Developed in collaboration with a number of commerce companies, including Shopify, Etsy, Wayfair, Target, and Walmart, UCP establishes a common language and primitives for the commerce journey between consumer surfaces, businesses, and payment providers.

“As consumers embrace conversational experiences, they expect seamless transitions from brainstorming and research to final purchase. That means it’s critical to support real-time inventory checks, dynamic pricing, and instant transactions, all within the user’s current conversational context,” Google wrote in a blog post.

Newly redesigned Slackbot is now generally available

Salesforce announced that the newly redesigned Slackbot is now generally available, offering users an out-of-the-box AI agent that lives within Slack.

“By bringing the full power of the Agentic Enterprise where billions of workplace conversations already happen every week, working with enterprise-grade AI becomes as natural as talking to a coworker,” Salesforce wrote in an announcement.

According to Salesforce, Slackbot leverages context within Slack and connected tools to help find answers, organize work, create content, schedule meetings, and take action.

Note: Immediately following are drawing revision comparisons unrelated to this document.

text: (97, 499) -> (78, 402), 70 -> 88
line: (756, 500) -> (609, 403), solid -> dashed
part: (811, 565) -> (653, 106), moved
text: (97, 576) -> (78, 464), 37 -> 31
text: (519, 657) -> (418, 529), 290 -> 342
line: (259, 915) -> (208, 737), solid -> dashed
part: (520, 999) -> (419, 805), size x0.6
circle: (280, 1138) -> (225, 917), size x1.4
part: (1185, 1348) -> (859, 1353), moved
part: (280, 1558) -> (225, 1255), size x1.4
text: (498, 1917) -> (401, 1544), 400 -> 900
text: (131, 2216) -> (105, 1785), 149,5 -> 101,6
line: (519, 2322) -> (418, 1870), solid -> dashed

Kaggle introduces Community Benchmarks to allow for custom evaluations of AI models

Kaggle has announced that it now offers Community Benchmarks, enabling AI practitioners to design, run, and share their own benchmarks for evaluating AI models.

Kaggle is a community platform run by Google that offers models and resources for data scientists and machine learning practitioners. Last year, it had introduced Kaggle Benchmarks to provide evaluations from research groups, such as Meta’s MultiLoKo and Google’s FACTS suite benchmarks.

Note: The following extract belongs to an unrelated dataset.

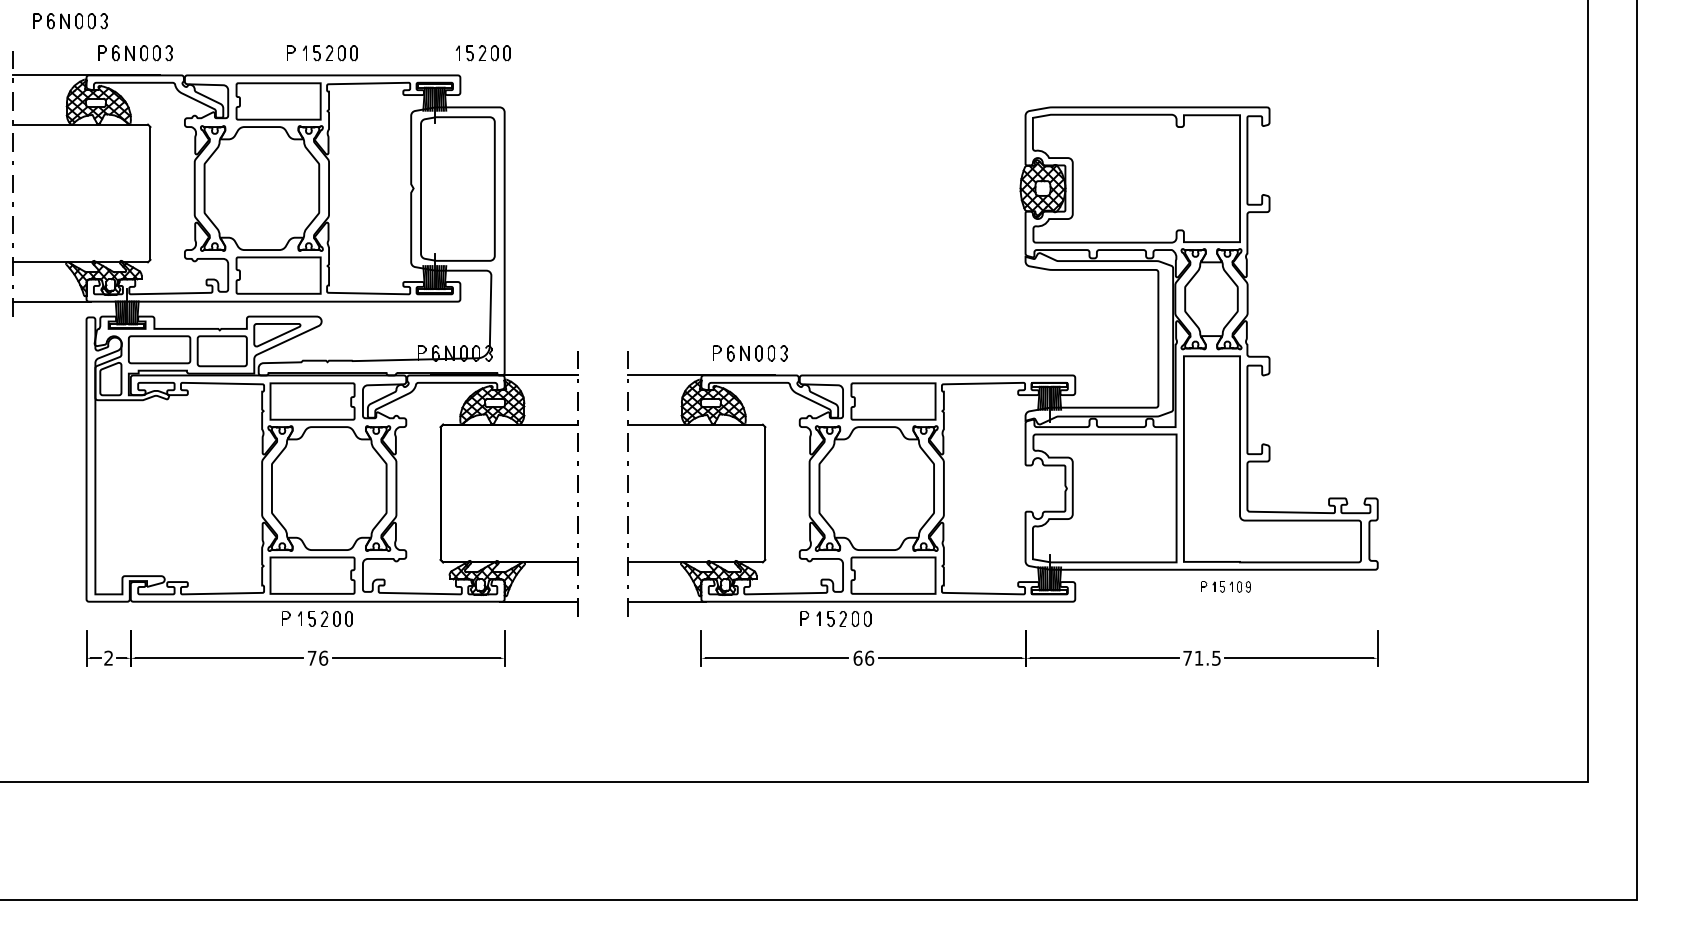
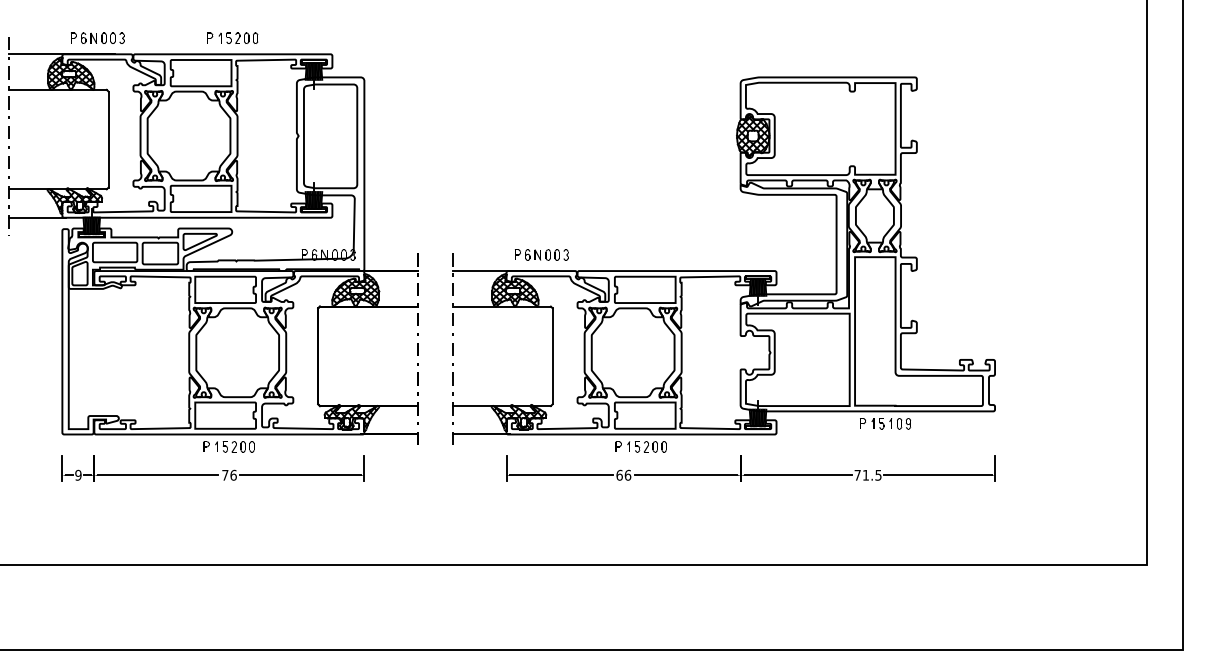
part: (70, 21) -> (50, 15), removed
part: (483, 53) -> (349, 38), removed
part: (1225, 586) -> (885, 423), size x1.43
part: (835, 618) -> (640, 446), moved
text: (108, 657) -> (78, 474), 2 -> 9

This latest announcement extends this to the community as a whole, allowing them to create benchmarks specific to their own use cases. According to Google, AI capabilities are evolving so quickly that the existing ways of benchmarking and evaluating them aren’t able to keep up. With Community Benchmarks, the company hopes to bridge this gap and provide a more flexible and transparent framework for evaluation.

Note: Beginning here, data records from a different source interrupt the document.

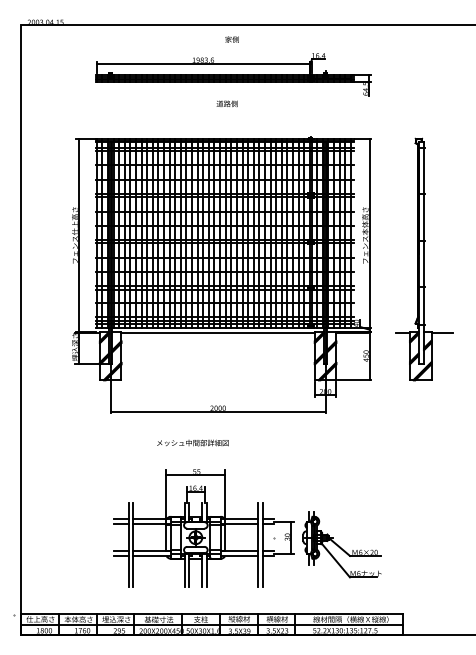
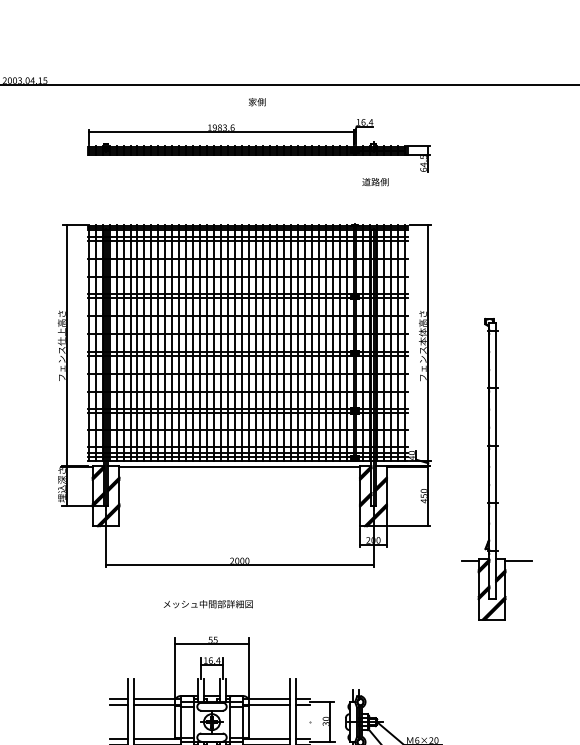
text: (226, 103) -> (374, 181), moved
part: (424, 259) -> (496, 469), moved

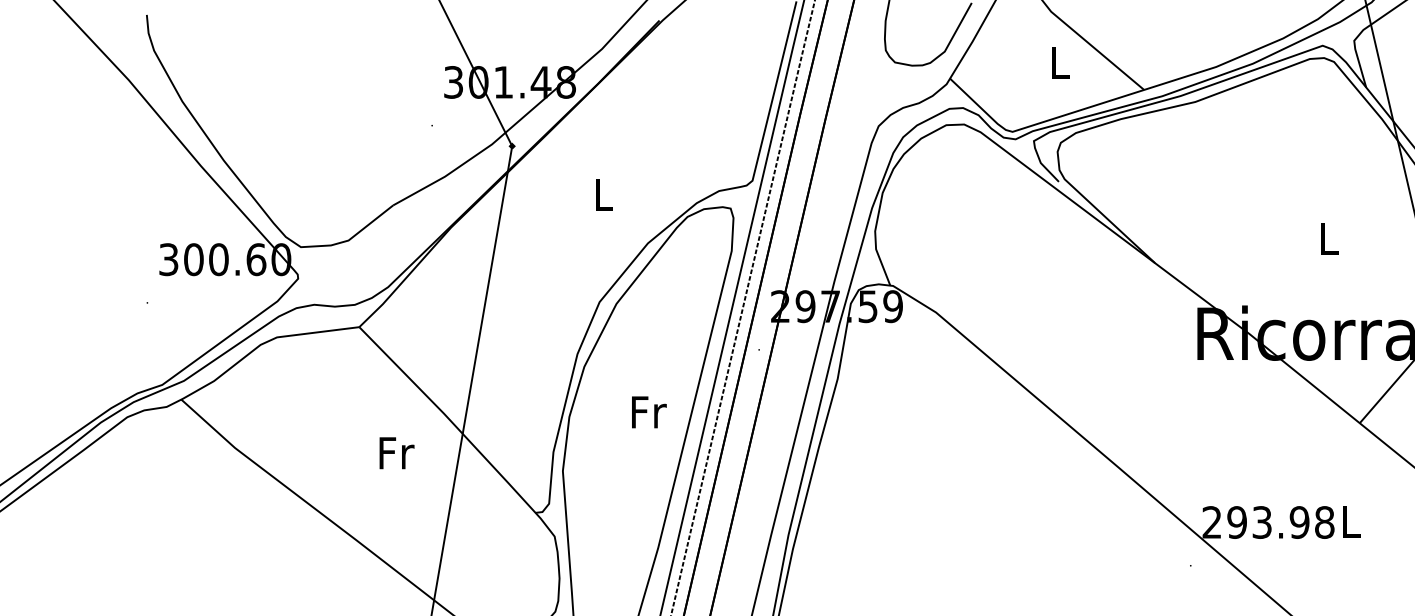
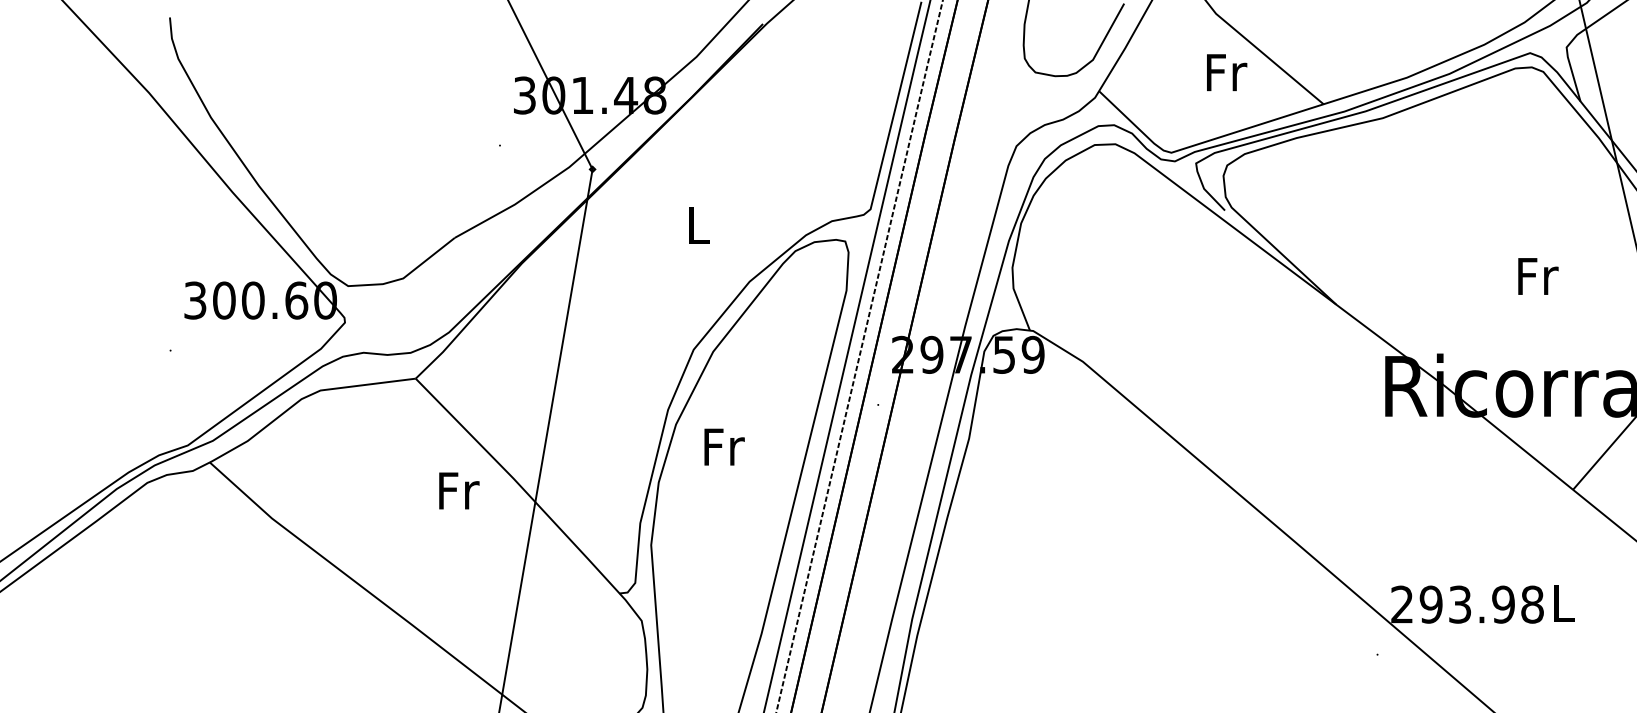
text: (1060, 62) -> (1226, 72), L -> Fr
text: (1329, 238) -> (1538, 276), L -> Fr
text: (649, 412) -> (724, 447), moved
text: (396, 453) -> (458, 491), moved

Copilot Studio Extension now available in VS Code

Microsoft has announced the general availability of its Copilot Studio Extension for Visual Studio Code.

The extension allows developers to build and manage Copilot Studio agents directly from within their IDE.

According to Microsoft, the extension is useful because developers need to have similar controls and processes when developing agents as they do for other applications: source control, pull requests, change history, and repeatable deployments.

Box Extract intelligently pulls information from unstructured content to help with workflow automation

Box announced the launch of Box Extract, which intelligently pulls information from content and saves it as metadata, helping organizations automate workflows and accelerate decision-making by making information more easily accessible.

According to the company, a lot of organizational knowledge lives in contracts, product specifications, policy documents, charts, and other types of unstructured content. Box Extract utilizes agentic capabilities and AI models from Google, Anthropic, and OpenAI to accurately extract this information.

Box explained that legacy tools often focus only on extracting text, whereas Box Extract understands document structure and meaning. It breaks the document down into components like paragraphs, tables, and charts, and then pulls out important information from those components.

Google releases TranslateGemma

TranslateGemma is a suite of open translation models built on Gemma 3. They were trained and evaluated on 55 language pairs, and were additionally trained on almost 500 language pairs as a starting point for researchers even though they have not been evaluated yet.

According to Google, TranslateGemma significantly reduces error rates in translation compared to baseline Gemma models alone.

The 4B model is optimized for mobile and edge deployment, the 12B model is optimized for consumer laptops, and the 27B is designed for maximum fidelity and can run on something like a single H100 GPU or TPU in the cloud.